Difference Between IPO and OFS
To understand the difference between IPO and OFS, here are some of the distinguishing factors:
|Objective||To raise capital for the expansion and growth requirements. The amount goes to the company from the investor in exchange for the ownership of shares.||To offer an easy alternative to shareholders with more than 10% holding to sell their shares. No amount is transferred to the firm but to the promoter to suit the needs in exchange for their ownership.|
|Rules & Regulations||An investment bank should be appointed for IPO underwriting. And then, it should be registered with the SEBI, and a prospectus should be drafted.||The company must inform the exchange 2 days before executing the OFS.|
|Share Reserves||35% of issued shares are for retail investors||25% of shares are for mutual funds and insurance companies, and 10% of shares are for retail investors|
|Time Taken||It gets completed in 3-10 days||It gets completed in one trading day|
|Cost||Comes with high expenses, which include advertising activities, hiring an underwriter, and completing SEBI requirements||It comes with minimal expenditure, and the investor has to bear regular transaction charges|
|Price Band||The investment bank sets the price band before launching the IPO. If there is an oversubscription, the allotment of shares is based on the automated lottery system or pro-rata basis.||Before execution, the company should provide a floor price, which is T-2 or T-1, with T being the trading day for the OFS. Investors should bid at or above the floor price. Bidding below the floor price leads to rejection.|
|Changes in the Bid||No changes or cancellations can be made.||An investor can change the bid’s specifics but cannot cancel it|
|Impact on the Balance Sheet||Increased share capital under the Equity and Liabilities category||No change in the balance sheet|
To sum it up, an initial offering is a method through which a private entity goes public and provides its shares to the public through stock exchanges with the intention of raising fresh capital. And an OFS is a process that is used by a promoter who wishes to decrease their holding shares.

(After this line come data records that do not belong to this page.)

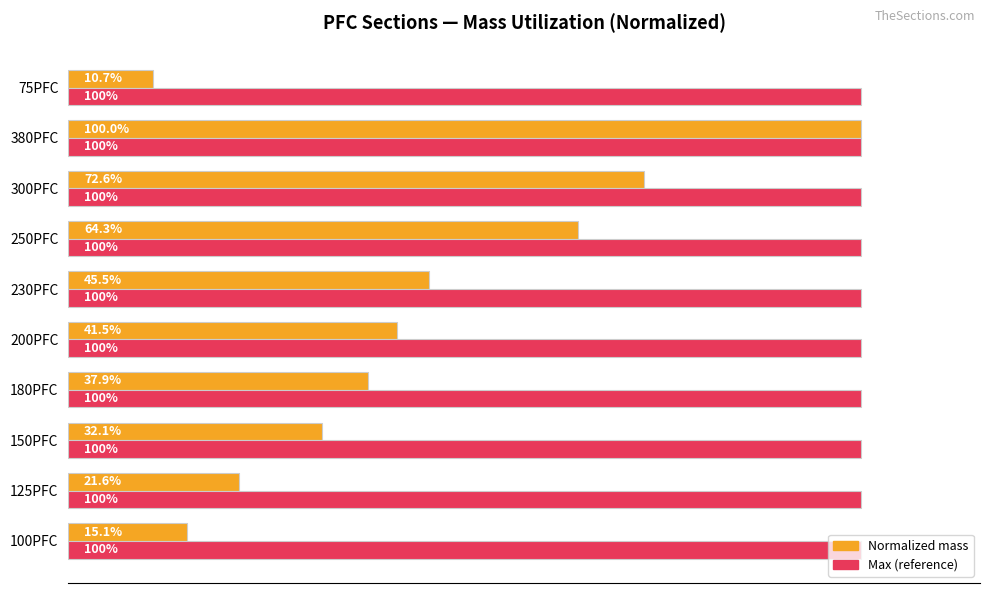

Which label corresponds to the smallest value in the chart?

75PFC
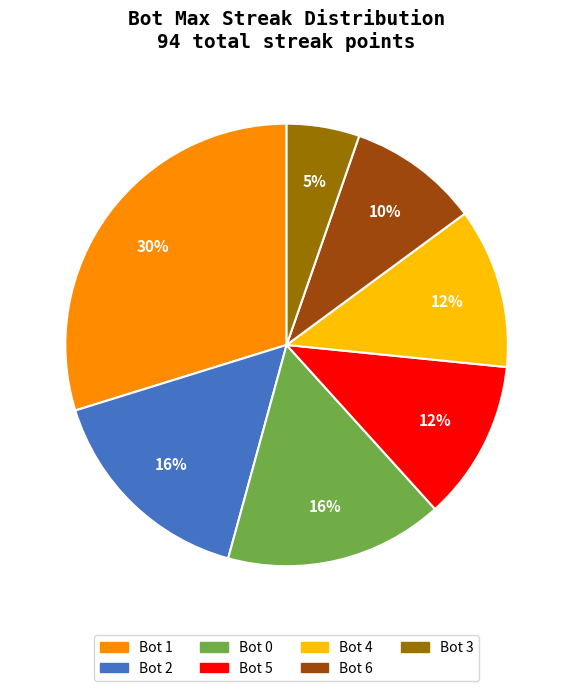

Which has a higher value, Bot 6 or Bot 4?

Bot 4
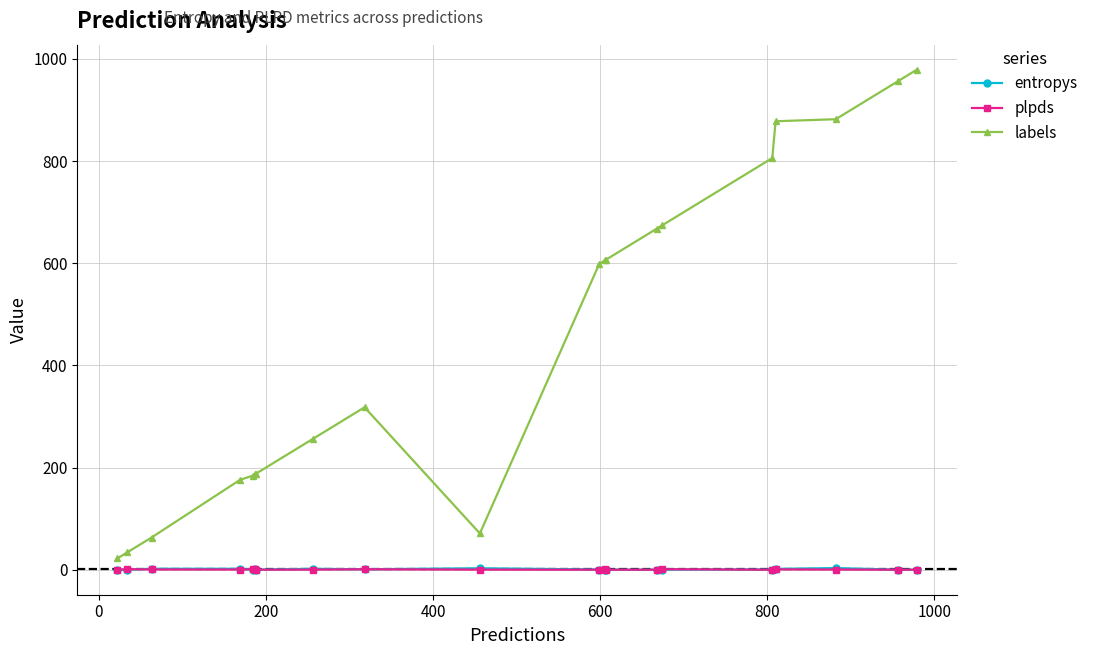

Which series has the largest range (max minus min)?

labels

From the perspective of an investor, both the IPO and the OFS are attractive instruments for investment. As far as IPO is concerned, investors have the first mover’s advantage, and the OFS offers a considerable discount.
However, before choosing any option, you must stay cautious and consider every aspect thoroughly. Understand the company beforehand and weigh your options to make the right choice.
Frequently Asked Questions (FAQs):
Q. Which is better, OFS or IPO?
Keeping in mind that OFS doesn’t involve raising funds and is a change of ownership, the regulatory compliance here is lower as compared to the IPO. OFS is completed in a day, and IPO takes between 3-10 days. Depending upon your requirements, you can choose one option.
Q. Is OFS an IPO type?
No, OFS is not a type of IPO but a different method altogether. You can bid in an OFS through an online trading portal or place a bid with your dealer. It doesn’t require any documents, unlike IPOs. You will only have to provide the price and quantity at which you wish to invest in an OFS.
Q. Can we sell OFS shares?
No, in an OFS transaction, investors only get to purchase shares but cannot sell them.
Q. Can an IPO be an offer for sale?
No, an IPO cannot be an offer for sale. You can subscribe to the OFS only via a broker. On the other hand, an IPO can be subscribed to either through a physical form or a broker.
Q. Is OFS taxable?
Yes, the transfer of OFS shares comes under the Securities Transaction Tax (STT).
Q. What is the cutoff price in OFS?
A cutoff price is a rate at which the stakes are offered to non-retail investors. This rate is zeroed down at the end of the first day of OFS.
Q. Is IPO tax-free?
When you buy IPO shares, there will be no taxes whatsoever. However, once you sell the shares, they will be taxed as capital gains. If you sell shares 12 months after their purchase, you will have to pay LTCG tax at 10% over Rs. 1 lakh and the STCG is applied at 15%.